OptiX 7 Denoiser with pitched buffers

Hi,

How to use pitched buffers in OptiX 7 Denoiser?
I used cudaMallocPitch to create input and output OptixImage2D buffers. However,the results are stretched/blurred.
(It works with cudaMalloc)

The code is illustrated below:

OptixImage2D inputLayer;
inputLayer.data = (CUdeviceptr)inputBuffer.ptr();
inputLayer.width = inputBuffer.width();
inputLayer.height = inputBuffer.height();
inputLayer.rowStrideInBytes = inputBuffer.pitch();
inputLayer.pixelStrideInBytes = inputBuffer.stride();
inputLayer.format = OPTIX_PIXEL_FORMAT_FLOAT4;

OptixImage2D outputLayer;
outputLayer.data = (CUdeviceptr)_denoisedBuffer.ptr();
outputLayer.width = _denoisedBuffer.width();
outputLayer.height = _denoisedBuffer.height();
outputLayer.rowStrideInBytes = _denoisedBuffer.pitch();
outputLayer.pixelStrideInBytes = _denoisedBuffer.stride();
outputLayer.format = OPTIX_PIXEL_FORMAT_FLOAT4;

OPTIX_CHECK(optixDenoiserInvoke(
    _denoiser,
    /*stream*/0,
    &denoiserParams,
    (CUdeviceptr)_denoiserState.ptr(),
    _denoiserState.size(),
    &inputLayer, 1,
    /*inputOffsetX*/0,
    /*inputOffsetY*/0,
    &outputLayer,
    (CUdeviceptr)_denoiserScratch.ptr(),
    _denoiserScratch.size()));

Thanks for the help

What’s your GPU and display driver version?
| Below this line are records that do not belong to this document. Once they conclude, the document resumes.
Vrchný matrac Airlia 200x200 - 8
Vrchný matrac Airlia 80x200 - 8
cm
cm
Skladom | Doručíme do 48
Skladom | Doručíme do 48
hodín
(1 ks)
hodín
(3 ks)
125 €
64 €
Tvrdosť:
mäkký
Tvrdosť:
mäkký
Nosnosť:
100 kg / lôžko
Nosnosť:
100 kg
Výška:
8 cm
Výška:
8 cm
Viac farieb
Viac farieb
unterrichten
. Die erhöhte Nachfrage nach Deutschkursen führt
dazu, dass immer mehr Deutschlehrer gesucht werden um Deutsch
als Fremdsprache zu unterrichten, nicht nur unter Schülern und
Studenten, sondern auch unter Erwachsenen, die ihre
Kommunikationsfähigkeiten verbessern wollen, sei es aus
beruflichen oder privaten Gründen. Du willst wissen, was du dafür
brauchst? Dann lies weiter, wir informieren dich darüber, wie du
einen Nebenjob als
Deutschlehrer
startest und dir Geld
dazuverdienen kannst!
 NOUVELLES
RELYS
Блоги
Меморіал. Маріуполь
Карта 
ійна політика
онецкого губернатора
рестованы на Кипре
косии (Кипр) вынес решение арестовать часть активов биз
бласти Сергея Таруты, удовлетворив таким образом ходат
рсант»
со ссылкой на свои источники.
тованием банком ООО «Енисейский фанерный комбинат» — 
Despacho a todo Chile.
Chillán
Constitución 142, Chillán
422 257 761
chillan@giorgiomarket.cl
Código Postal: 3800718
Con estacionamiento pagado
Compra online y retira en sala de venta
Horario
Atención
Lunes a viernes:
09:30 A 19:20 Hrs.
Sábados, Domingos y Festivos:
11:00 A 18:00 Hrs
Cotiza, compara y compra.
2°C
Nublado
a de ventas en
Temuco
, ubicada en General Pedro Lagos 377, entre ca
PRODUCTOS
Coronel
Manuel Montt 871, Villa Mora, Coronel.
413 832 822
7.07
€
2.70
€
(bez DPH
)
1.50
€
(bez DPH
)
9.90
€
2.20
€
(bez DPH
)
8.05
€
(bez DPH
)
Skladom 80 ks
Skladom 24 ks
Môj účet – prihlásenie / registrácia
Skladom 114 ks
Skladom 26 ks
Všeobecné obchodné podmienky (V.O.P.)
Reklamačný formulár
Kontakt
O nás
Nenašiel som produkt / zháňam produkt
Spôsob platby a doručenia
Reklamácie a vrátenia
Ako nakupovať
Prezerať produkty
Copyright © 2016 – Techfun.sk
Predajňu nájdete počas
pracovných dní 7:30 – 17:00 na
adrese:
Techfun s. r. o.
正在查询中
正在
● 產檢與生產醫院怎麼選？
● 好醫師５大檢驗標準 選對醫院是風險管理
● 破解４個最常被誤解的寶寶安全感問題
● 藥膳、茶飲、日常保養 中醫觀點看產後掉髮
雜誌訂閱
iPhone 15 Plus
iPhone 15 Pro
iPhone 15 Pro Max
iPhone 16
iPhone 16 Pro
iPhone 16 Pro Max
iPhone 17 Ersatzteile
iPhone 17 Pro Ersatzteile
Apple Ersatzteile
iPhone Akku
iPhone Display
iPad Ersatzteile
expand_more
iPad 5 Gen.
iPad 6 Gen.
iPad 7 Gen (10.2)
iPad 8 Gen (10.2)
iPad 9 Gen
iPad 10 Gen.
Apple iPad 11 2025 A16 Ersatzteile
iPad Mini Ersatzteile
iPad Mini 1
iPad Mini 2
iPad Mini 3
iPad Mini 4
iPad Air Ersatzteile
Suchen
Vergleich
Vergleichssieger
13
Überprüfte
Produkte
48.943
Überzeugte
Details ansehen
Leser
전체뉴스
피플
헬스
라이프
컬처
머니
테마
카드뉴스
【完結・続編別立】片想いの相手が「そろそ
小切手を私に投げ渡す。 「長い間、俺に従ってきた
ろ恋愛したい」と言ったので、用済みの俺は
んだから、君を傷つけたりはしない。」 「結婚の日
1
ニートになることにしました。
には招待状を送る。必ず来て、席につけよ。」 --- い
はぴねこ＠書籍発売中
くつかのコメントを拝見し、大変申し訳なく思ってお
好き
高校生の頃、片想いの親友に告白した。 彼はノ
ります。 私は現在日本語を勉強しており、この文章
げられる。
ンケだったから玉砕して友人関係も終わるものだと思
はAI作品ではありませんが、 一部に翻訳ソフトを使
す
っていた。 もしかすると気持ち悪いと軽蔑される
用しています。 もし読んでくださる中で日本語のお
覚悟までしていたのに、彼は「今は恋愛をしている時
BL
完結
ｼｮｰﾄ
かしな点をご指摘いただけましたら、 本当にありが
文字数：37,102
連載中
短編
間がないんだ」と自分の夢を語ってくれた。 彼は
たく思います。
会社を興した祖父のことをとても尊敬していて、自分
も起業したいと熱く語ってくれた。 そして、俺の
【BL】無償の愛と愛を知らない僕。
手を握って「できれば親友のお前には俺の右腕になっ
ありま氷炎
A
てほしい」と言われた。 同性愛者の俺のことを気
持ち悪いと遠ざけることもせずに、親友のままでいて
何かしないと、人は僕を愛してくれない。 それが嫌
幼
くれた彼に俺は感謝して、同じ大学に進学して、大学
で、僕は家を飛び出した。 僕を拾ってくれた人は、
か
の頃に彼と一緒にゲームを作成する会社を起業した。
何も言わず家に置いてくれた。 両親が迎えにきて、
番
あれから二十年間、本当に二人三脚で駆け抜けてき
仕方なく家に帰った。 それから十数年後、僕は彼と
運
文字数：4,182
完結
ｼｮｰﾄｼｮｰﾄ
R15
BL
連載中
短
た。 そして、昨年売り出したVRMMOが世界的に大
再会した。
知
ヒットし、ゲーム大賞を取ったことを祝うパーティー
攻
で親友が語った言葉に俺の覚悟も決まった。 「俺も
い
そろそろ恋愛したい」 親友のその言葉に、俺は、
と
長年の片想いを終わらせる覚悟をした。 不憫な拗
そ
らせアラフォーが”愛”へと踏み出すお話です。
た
Could you please provide all values of both the inputLayer and outputLayer structs and the arguments to your cudaMallocPitch() call in the failing case?

It is a GTX 2080 Ti with Driver 436.30.

In fact, I tried the latest version 441.87, it was worse that even cudaMalloc didn’t work. The behavior was more likely messing up geometries rather than just stretching pixels

Input Layer and Output Layer:

inputLayer	{data=51868860416 width=1898 height=983 ...}	OptixImage2D
data	51868860416	unsigned __int64
width	1898	unsigned int
height	983	unsigned int
rowStrideInBytes	30720	unsigned int
pixelStrideInBytes	16	unsigned int
format	OPTIX_PIXEL_FORMAT_FLOAT4 (8708)	OptixPixelFormat

outputLayer	{data=51589939200 width=1898 height=983 ...}	OptixImage2D
data	51589939200	unsigned __int64
width	1898	unsigned int
height	983	unsigned int
rowStrideInBytes	30720	unsigned int
pixelStrideInBytes	16	unsigned int
format	OPTIX_PIXEL_FORMAT_FLOAT4 (8708)	OptixPixelFormat

The cudaMallocPitch for inputBuffer and _denoisedBuffer:

CUDA_CHECK(cudaMallocPitch((void**)&_cuBuffer, &_pitch, sizeof(float4) * _width, _height));

inputBuffer and _denoisedBuffer both have:
width = 1898, height = 983, pitch = 30720

[ DENOISER]: using cuda device “GeForce RTX 2080 Ti” (7.5), buffers: fp16, cuDNN v7500, rt v10010

Would you be able to provide a minimal, self-contained reproducer in failing state for this issue?